Frozen Canister

Hello,

I’m facing some strange issue with a canister that seems frozen (for 3 months).

Canister logs:

dfx canister logs o3ee2-yyaaa-aaaak-akp3a-cai --network=ic

[318344. 2024-07-05T09:38:52.009524994Z]: in canister_global_timer: SysTransient: Couldn't send message
[318345. 2024-07-05T09:38:52.757444998Z]: in canister_global_timer: SysTransient: Couldn't send message

Canister status:

dfx canister status o3ee2-yyaaa-aaaak-akp3a-cai --network ic

Canister status call result for o3ee2-yyaaa-aaaak-akp3a-cai.
Status: Running
Controllers: 2i2iz-yf3eb-afa5w-jxrzx-dhpwk-jebo5-3p5ea-4xw7i-axi7w-syfex-fqe drpqy-eiaaa-aaaak-afbpq-cai
Memory allocation: 0
Compute allocation: 0
Freezing threshold: 2_592_000
Memory Size: Nat(44014919)
Balance: 5_000_792_427_829 Cycles
Reserved: 0 Cycles
Reserved cycles limit: 5_000_000_000_000 Cycles
Wasm memory limit: 3_221_225_472 Bytes
Module hash: 0x19621bac434528737e2c44d1f27cb05b5081954da58e59520b211047e3e5d0b5
Number of queries: 290_420
Instructions spent in queries: 121_334_257_993
Total query request payload size (bytes): 173_076_423
Total query response payload size (bytes): 36_536_162
Log visibility: controllers

Based on the documentation, it appears that the SysTransient error is related to the canister being frozen. The freezing threshold is set at 30 days, but it’s unclear to me how the canister’s cycle consumption is calculated. As a result, I don’t know how many cycles are required to reactivate it. I have already provided 5T cycles, but the canister is still not active.

The error is not necessarily related to the canister being frozen. There could be other cases where you cannot send a message, e.g. the output queue of the canister is full.

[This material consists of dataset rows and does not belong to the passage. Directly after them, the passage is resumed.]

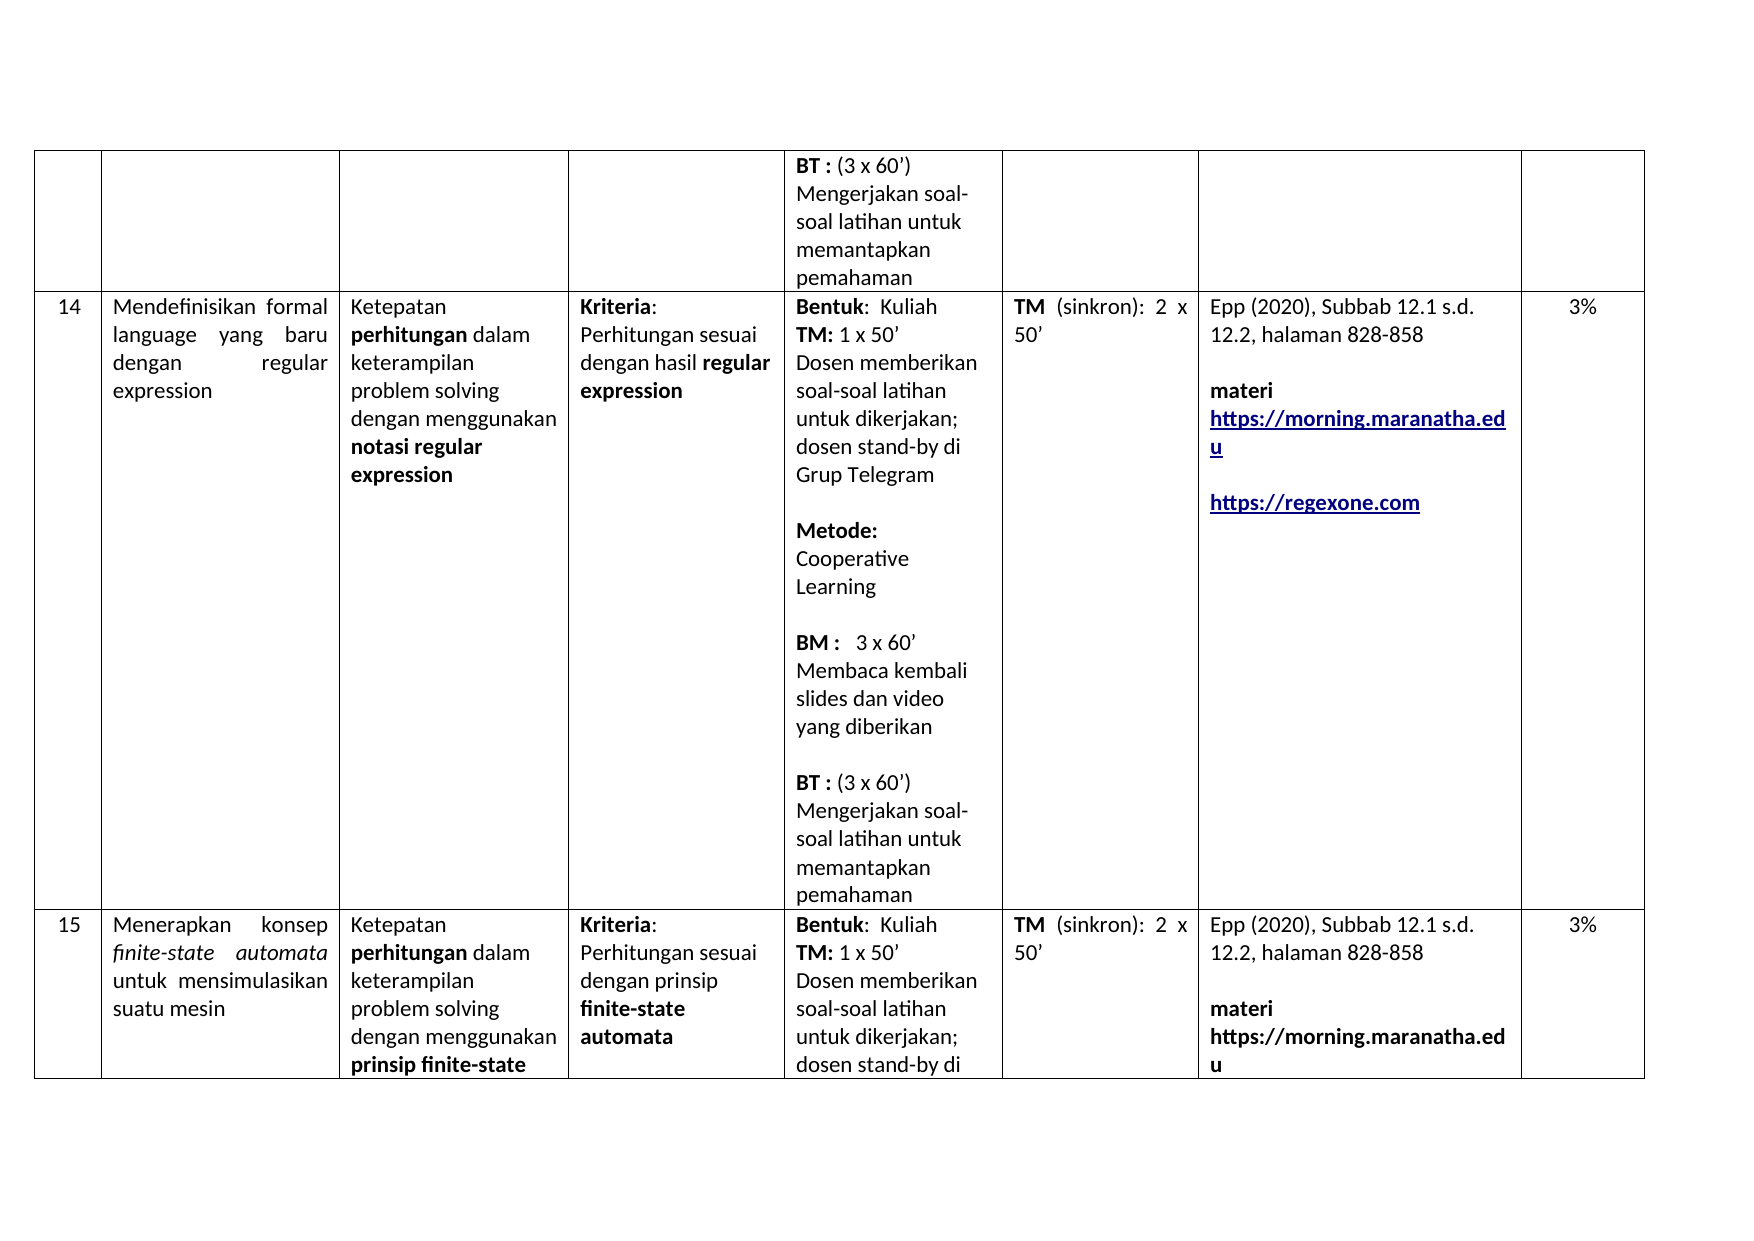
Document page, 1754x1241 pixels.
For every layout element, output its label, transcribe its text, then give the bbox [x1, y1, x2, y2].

table_cell Bentuk: Kuliah TM: 1 x 50’ Dosen memberikan soal-soal latihan untuk dikerjakan; dosen stand-by di Grup Telegram Metode: Cooperative Learning BM : 3 x 60’ Membaca kembali slides dan video yang diberikan BT : (3 x 60’) Mengerjakan soal-soal latihan untuk memantapkan pemahaman [785, 292, 1002, 909]
table_cell Ketepatan perhitungan dalam keterampilan problem solving dengan menggunakan notasi regular expression [340, 292, 568, 909]
table_cell [340, 151, 568, 291]
table_cell [35, 151, 101, 291]
table_cell 3% [1522, 292, 1644, 909]
table_cell Bentuk: Kuliah TM: 1 x 50’ Dosen memberikan soal-soal latihan untuk dikerjakan; dosen stand-by di [785, 910, 1002, 1078]
table_cell [102, 151, 339, 291]
table_cell Menerapkan konsep finite-state automata untuk mensimulasikan suatu mesin [102, 910, 339, 1078]
table_cell Kriteria: Perhitungan sesuai dengan hasil regular expression [569, 292, 784, 909]
table_cell 3% [1522, 910, 1644, 1078]
table_cell Mendefinisikan formal language yang baru dengan regular expression [102, 292, 339, 909]
table_cell Epp (2020), Subbab 12.1 s.d. 12.2, halaman 828-858 materi https://morning.maranatha.edu https://regexone.com [1199, 292, 1521, 909]
table_cell [1199, 151, 1521, 291]
table_cell Ketepatan perhitungan dalam keterampilan problem solving dengan menggunakan prinsip finite-state [340, 910, 568, 1078]
table_cell TM (sinkron): 2 x 50’ [1003, 292, 1198, 909]
table_cell BT : (3 x 60’) Mengerjakan soal-soal latihan untuk memantapkan pemahaman [785, 151, 1002, 291]
table_cell 14 [35, 292, 101, 909]
table_cell [1522, 151, 1644, 291]
table_cell Epp (2020), Subbab 12.1 s.d. 12.2, halaman 828-858 materi https://morning.maranatha.edu [1199, 910, 1521, 1078]
table_cell [1003, 151, 1198, 291]
table_cell 15 [35, 910, 101, 1078]
table_cell Kriteria: Perhitungan sesuai dengan prinsip finite-state automata [569, 910, 784, 1078]
table_cell [569, 151, 784, 291]
table_cell TM (sinkron): 2 x 50’ [1003, 910, 1198, 1078]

The canister has enough cycles to not be frozen I believe (given other settings I see in the output you shared). The easiest way to confirm that it’s not frozen is to check whether you can do any queries or updates (besides the timer). If these work, then the canister is definitely not frozen.

1 Like

I am able to call both query and update methods. The canister is designed to track the state of a contract on Solana via Solana RPC calls. It searches for new signatures every minute, and reading the data inside a transaction requires two additional calls, occurring every three minutes.

Could you advise on how to debug this issue? How can I clear the output queue, and what steps can I take to prevent this issue from occurring again in the future?

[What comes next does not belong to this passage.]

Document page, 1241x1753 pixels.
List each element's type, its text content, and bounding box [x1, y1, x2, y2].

The frequency of calls you’re making is not high enough to reach the canister queue limit (it’s 500 messages between a pair of canisters).

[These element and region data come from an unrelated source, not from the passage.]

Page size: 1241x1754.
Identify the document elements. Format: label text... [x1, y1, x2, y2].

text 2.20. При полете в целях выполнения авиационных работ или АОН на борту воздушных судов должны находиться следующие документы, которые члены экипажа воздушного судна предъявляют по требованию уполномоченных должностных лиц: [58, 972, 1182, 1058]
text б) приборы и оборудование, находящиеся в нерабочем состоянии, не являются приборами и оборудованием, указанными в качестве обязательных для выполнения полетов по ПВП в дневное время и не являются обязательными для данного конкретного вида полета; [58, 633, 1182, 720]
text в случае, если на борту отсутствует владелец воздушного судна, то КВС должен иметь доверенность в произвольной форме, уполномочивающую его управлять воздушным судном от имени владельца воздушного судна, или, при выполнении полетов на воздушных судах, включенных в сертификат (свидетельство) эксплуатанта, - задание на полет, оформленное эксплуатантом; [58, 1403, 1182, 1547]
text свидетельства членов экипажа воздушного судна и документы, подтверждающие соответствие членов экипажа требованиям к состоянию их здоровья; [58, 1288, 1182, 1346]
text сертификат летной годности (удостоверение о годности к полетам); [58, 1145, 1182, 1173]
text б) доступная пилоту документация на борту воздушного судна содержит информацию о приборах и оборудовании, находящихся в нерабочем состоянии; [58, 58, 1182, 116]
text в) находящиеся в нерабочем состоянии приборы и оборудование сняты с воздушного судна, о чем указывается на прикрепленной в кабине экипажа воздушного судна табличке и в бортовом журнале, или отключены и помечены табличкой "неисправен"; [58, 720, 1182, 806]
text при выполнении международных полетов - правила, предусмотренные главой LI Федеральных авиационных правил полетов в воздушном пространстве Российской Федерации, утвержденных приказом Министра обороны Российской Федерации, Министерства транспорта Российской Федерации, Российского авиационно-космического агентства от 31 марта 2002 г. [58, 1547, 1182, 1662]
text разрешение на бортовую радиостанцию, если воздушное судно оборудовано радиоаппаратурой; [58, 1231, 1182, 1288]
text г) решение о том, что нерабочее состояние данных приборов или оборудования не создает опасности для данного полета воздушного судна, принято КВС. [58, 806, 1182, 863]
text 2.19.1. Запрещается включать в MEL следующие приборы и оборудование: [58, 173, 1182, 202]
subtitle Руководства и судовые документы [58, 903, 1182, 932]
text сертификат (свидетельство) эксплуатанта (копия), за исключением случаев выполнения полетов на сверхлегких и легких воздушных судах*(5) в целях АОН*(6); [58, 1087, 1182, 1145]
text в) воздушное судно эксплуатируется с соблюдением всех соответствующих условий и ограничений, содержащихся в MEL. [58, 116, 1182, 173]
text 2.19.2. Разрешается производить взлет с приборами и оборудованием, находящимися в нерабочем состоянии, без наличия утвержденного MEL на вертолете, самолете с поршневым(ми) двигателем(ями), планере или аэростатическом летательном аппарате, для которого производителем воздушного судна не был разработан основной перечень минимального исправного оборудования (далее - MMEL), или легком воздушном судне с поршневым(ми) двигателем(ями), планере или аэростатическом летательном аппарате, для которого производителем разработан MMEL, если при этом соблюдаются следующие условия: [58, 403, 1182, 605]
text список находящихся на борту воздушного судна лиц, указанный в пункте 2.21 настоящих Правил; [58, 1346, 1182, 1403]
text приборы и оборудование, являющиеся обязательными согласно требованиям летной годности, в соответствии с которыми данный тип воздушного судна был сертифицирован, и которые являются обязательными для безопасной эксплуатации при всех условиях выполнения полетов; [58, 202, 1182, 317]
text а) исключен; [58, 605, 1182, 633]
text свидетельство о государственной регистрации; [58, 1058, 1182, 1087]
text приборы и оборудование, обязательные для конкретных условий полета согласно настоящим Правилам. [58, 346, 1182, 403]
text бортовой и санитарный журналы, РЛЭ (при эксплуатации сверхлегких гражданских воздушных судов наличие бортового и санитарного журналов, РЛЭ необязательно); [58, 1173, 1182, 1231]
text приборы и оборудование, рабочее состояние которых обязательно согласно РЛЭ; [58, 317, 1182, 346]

The canister is designed to track the state of a contract on Solana via Solana RPC calls.

This should be happening using HTTPS outcalls. These are more expensive than making an inter-canister call as they require an extra payment. You can double check whether the canister has enough cycles to support this (maybe it has for 1 or 2 concurrent but maybe not for more?).

Could you advise on how to debug this issue? How can I clear the output queue, and what steps can I take to prevent this issue from occurring again in the future?

I think you can add maybe some more logs to help you. E.g. what is your canister balance right before making the call. Unfortunately, the error about the queue being full or not is not propagated in detail back to you so I don’t think you’ll get anything better than Couldn't send message.

You could also try to increase your cycles balance a bit more, say 2-3T extra and see if it changes anything.

I added 3T more cycles, but the canister is still inactive.

I’m using http_request from ic-cdk = "0.12.1"
Galactic-bridge-icp

Perhaps my cycle calculations are incorrect, though I recall using the same logic from ckBTC and overestimating all other values?
Math_1 Math_2

One thing I find strange is that the most recent log is from July 5th. I have plenty of logs using ic_canister_log::log, but none of them are showing up on dfx canister logs.

I believe this computation is out of date. The most recent one is described in the following section in the developer docs. I quote the relevant part:

  • HTTPS outcalls: The cost for an HTTPS outcall is calculated using the formula (3_000_000 + 60_000 * n) * n for the base fee and 400 * n each request byte and 800 * n for each response byte, where n is the number of nodes in the subnet. These costs are included in the chart found below.

Btw, the canister is deployed on subnet k44fs. This is a 13-node subnet, so you should also make sure you use that (I see in the code you shared you’re using 34 nodes instead).

One thing I find strange is that the most recent log is from July 5th. I have plenty of logs using ic_canister_log::log , but none of them are showing up on dfx canister logs .

ic_canister_log is an application level library that maintains logs in the canister’s heap. I’m not very familiar with it so I don’t know how you can see those logs.

The logs that are visible with dfx canister logs are the ones stored by the system when the canister calls the ic0.debug_print System API. ic-cdk exposes this through the print function iirc. I suggest you add some of those and then you should be able to see them using dfx canister logs.